「ガリラヤのユダヤ人」とは?
 四福音書を読む場合、「ガリラヤのユダヤ人」に注目する必要があります。イスラエルの歴史では、ガリラヤは、エルサレムのユダヤ人から見るなら、伝統的に「排除されるべき呪われた土地」であるという見方があります。この偏見は、どこから生じたのでしょうか?
 士師記によれば、イスラエルの十二部族が、カナンに侵入した初期に、ガリラヤ地域一帯の諸民族をその地域から「追い出す」ことができなかったとあります(士師記1章27節〜33節)。士師記が語る前12世紀頃のイスラエルでは、ガリラヤ湖の西には、アシェル族、ナフタリ族、ゼブルン族などの非イスラエルの「異邦の」民が住んでいました。
 前10世紀頃のダビデ王とソロモン王の時代には、ガリラヤ湖からその北部までが、イスラエル王国の支配下に組み込まれます。ところが、王国は、その後、 北イスラエル王国と南ユダ王国とに分かれます(前931年)。その後、北イスラエル王国は、アッシリア帝国によって滅ぼされ(前720年頃)、その際に、帝国による大規模な「住民の入れ替え」が強制されたと伝えられます。ただし、その実態はよく分かりません(北イスラエルの部族の一部が日本まで渡来した!?)。
 こういうわけで、ガリラヤ一帯と、イスラエルの北部との間に、「歴史的な亀裂」が生じたと考えられますが、その「亀裂」の実態がよく分かりません。北王国の滅亡で、サマリアとガリラヤ一帯に大きな変化が生じたと考えられますから、捕囚期以前でも、「ゼブルンとナフタリの地」である「異邦人のガリラヤ」は、「イスラエルの国土」でありながら、エルサレムのユダヤ人から偏見を持って見られていたのでしょう。

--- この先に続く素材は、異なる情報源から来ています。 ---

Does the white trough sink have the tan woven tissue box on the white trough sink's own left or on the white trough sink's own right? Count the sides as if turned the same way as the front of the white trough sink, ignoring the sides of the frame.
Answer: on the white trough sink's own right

「ゼブルンとナフタリの地」もやがて主の栄光を仰ぐという預言は、逆に、この事実を裏書きしています(イザヤ書8章23節/同9章1節〜6節も参照)。
 捕囚期直後の前6世紀後半〜前5世紀半ばの著作であるヨエル書には、エルサレムを中心とする「ユダの民」に「復讐しようとするペリシテの全土」とあります(ヨエル書4章4節)。この「ペリシテの全土」は、七十人訳のギリシア語では、「ガリラヤの異邦人の全地域」と訳されています。「異邦の民」を意味する「ペリシテ」という言葉が、「ガリラヤ」へ置き換えられているのです。これで見ると、捕囚期後では、「異邦人のガリラヤ」という概念(偏見?)がすでに形成されていたことが分かります。
 前2世紀の第1マカバイ記5章1節〜2節/同14節〜15節には、捕囚から帰還したユダヤの民が、エルサレム神殿を築こうとした時、「周囲の異邦人」たちが、これに激しく反対したので、シモンが率いるユダヤの民は、この「異邦人のガリラヤ」から、そこに住む「ユダヤの民」を奪還したとあります(第一マカバイ記5章22節)。これから判断すれば、前2世紀のガリラヤでは、ユダヤ人は少数であったことにもなりましょう[Collins. Mark. 661.]。
 しかしながら、北部ガリラヤでも南部ガリラヤでも、前12世紀からイエスの頃の1世紀まで、一貫してヤハウエ礼拝が行われていたという説もあります。また、捕囚期以後のガリラヤは、もはや「異邦の民の地」ではなく、ユダヤ人の地であるとされますが、ガリラヤの「ユダヤ人」は、律法の解釈においても、その実践においても、エルサレムのユダヤ人とは「異なるユダヤ人」だと見られていたようです[Collins. Mark. 662--663.]。
 このような歴史を背景に、イエスの頃の1世紀のガリラヤには、異邦人もユダヤ人も混在していました。その上、そこに住むユダヤ人は、エルサレムとは異なる風習を具えていると見なされたために、エルサレムのユダヤ人からは、「ガリラヤのユダヤ人」として扱われていました[Collins. Mark. 665.]。